Als professional bent u natuurlijk ook zélf gebaat bij een context waarin u wordt uitgedaagd. Want ‘Teaching excellence’ gedijt alleen als er sprake is van ‘organizational excellence’. Als de instelling een gunstige voedingsbodem biedt, waarop talenten van leerlingen én docenten kunnen groeien. Dat betekent dat de professionele ontwikkeling van leraren top of mind moet zijn in de schoolorganisatie én bij schoolleiders en bestuurders. Anders lopen we het risico dat lesgevende talenten worden verstikt. En daarmee de talenten van de generatie daaronder. Daarom investeren we de komende jaren extra in schoolleiders.
Maar deze week is de ambitie om te excelleren klaarwakker!
Na afloop van de summer course van vorig jaar zei een deelnemer: “The secret is being humble as a teacher while constantly trying to become better at facilitating learning.”
Ik ben heel benieuwd naar wat úw ervaringen zullen zijn en ik wens u dan ook een heel inspirerende en leerzame week.
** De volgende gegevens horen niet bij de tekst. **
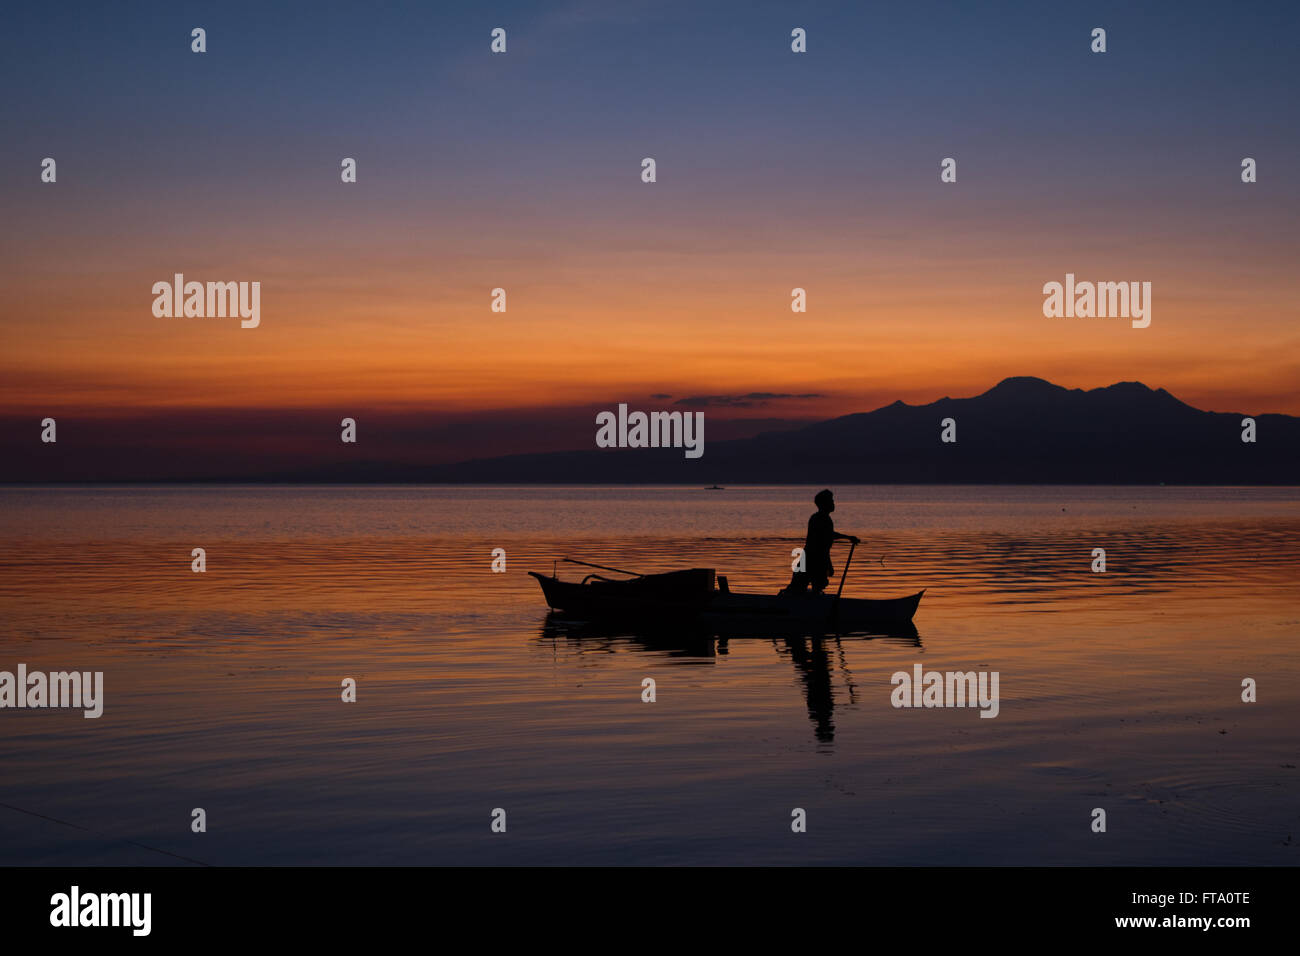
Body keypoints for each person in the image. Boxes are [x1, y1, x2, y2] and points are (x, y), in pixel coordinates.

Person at [784, 489, 859, 595]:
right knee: (801, 587)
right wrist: (828, 563)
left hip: (814, 558)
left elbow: (828, 536)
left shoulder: (823, 518)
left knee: (812, 586)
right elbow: (823, 539)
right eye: (831, 501)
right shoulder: (819, 518)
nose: (833, 503)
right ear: (824, 504)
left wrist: (848, 538)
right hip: (813, 559)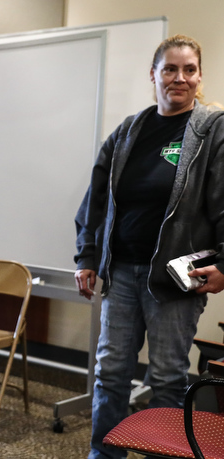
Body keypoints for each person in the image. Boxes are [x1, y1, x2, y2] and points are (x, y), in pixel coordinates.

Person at [74, 34, 224, 458]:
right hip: (121, 272)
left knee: (167, 378)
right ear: (154, 75)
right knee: (111, 373)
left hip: (176, 280)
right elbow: (96, 201)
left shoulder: (213, 131)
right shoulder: (128, 131)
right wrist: (88, 256)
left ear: (199, 76)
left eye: (189, 70)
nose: (179, 78)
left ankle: (163, 455)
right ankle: (104, 454)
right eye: (170, 69)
Als laatste meld ik u met trots dat volgend jaar maart de International Summit on Teaching Profession naar Nederland komt. Dit is oorspronkelijk een initiatief van president Obama -  een Harvard alumnus! - en de twintig best presterende landen ter wereld op het gebied van onderwijs zijn erbij. Dus ik zou zeggen: gebruik deze week óók voor het verrijken van de agenda van deze summit met uw ideeën en best practices.

Ik dank u wel.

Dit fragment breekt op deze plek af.